## [How to complete this task]
Word for word, output the data, with none of its pictures.

Dataset entries:
● ● ● ● ● ● ●

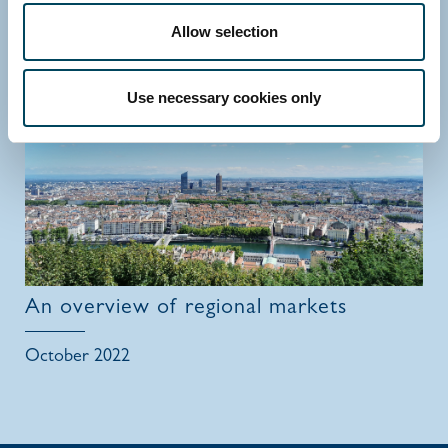
Allow selection
July 2023
Use necessary cookies only
An overview of regional markets
October 2022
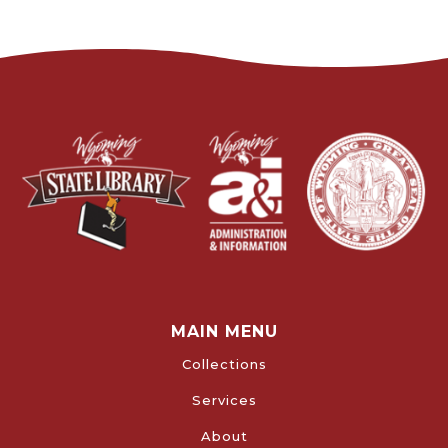
MAIN MENU
Collections
Services
About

● ● ● ● ● ● ●

## [Final answer]
Allow selection
July 2023
Use necessary cookies only
An overview of regional markets
October 2022
MAIN MENU
Collections
Services
About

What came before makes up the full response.